A suitable smart LLM can take this as-in and comprehend it. It can read the base64url-encoded data and knows what’s inside before even decoding.

(try it)

Decoding yields the Merkle ‘tree’ leaves and root, inside its envelope which contains the attestation.

Part of that decoding allows the LLM to decode the contents of the Merkle leaf data (in the same response!).

It can write a Python script to check the root hash integrity, and I suspect with the appropriate MCP service, it could reach out to EAS and check the attestation.

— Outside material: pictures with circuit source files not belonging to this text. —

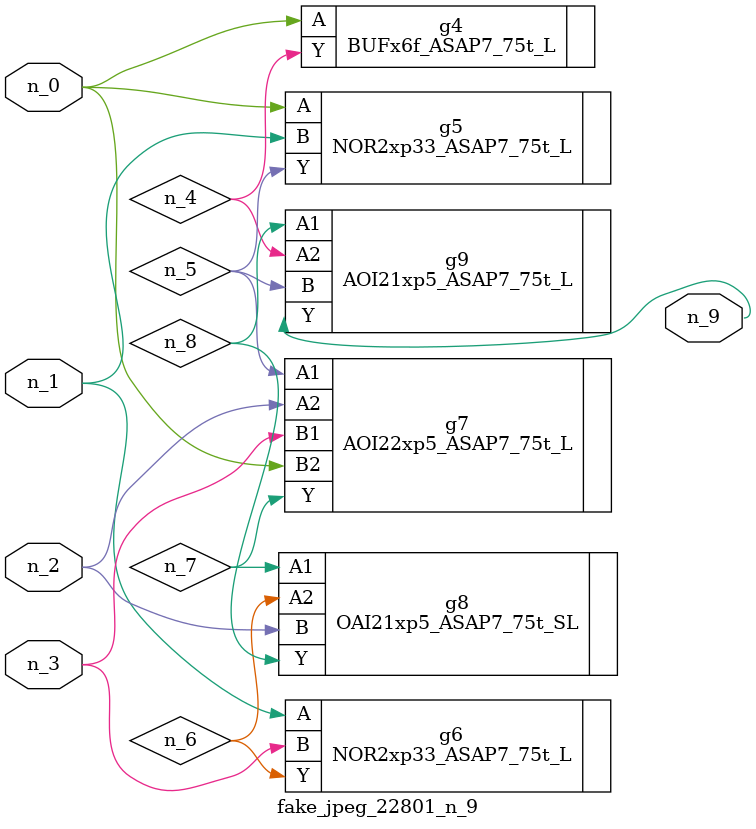
<source format=v>
module fake_jpeg_22801_n_9 (n_0, n_3, n_2, n_1, n_9);

input n_0;
input n_3;
input n_2;
input n_1;

output n_9;

wire n_4;
wire n_8;
wire n_6;
wire n_5;
wire n_7;

BUFx6f_ASAP7_75t_L g4 ( 
.A(n_0),
.Y(n_4)
);

NOR2xp33_ASAP7_75t_L g5 ( 
.A(n_0),
.B(n_1),
.Y(n_5)
);

NOR2xp33_ASAP7_75t_L g6 ( 
.A(n_1),
.B(n_3),
.Y(n_6)
);

AOI22xp5_ASAP7_75t_L g7 ( 
.A1(n_5),
.A2(n_2),
.B1(n_3),
.B2(n_0),
.Y(n_7)
);

OAI21xp5_ASAP7_75t_SL g8 ( 
.A1(n_7),
.A2(n_6),
.B(n_2),
.Y(n_8)
);

AOI21xp5_ASAP7_75t_L g9 ( 
.A1(n_8),
.A2(n_4),
.B(n_5),
.Y(n_9)
);


endmodule
</source>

The JWS is signed using ES256K (Ethereum raw signing) but I’ve not asked the LLM to code a checker for this.

I have a theory that LLMs will be able to think in code soon, i.e. execute code either as part of CoT or from the emergence of ‘neural pathways’ which work like strictly logical program execution.

So I reckon it won’t be long before you could throw such a file at an LLM and it’ll infer what it is and verify it all.

Anyway, the point of all this is to design a portable, verifiable data format which is familiar to non-web3 developers.

Apps that create or hold sensitive records or rich events can break the record into pieces and put them into leaves of a Merkle tree, attest the root hash, then allow their users to create a select-reveal proof.

The proof could be a downloadable/uploadable JSON file, or a URL to the JSON.

luke · June 11, 2025, 3:31pm

Am looking into a design for the inner envelope with a nonce sibling to the timestamp.

Also considering if/how a proof could be delegated to some other actor to present, like a bot.

Note that by using the JWS design, it is simple to make a JWT to present in a header. So you have a select-reveal verifiable data exchange format in a web token. I’ll need to check and make sure I ain’t breaking any JWT rules with my payload.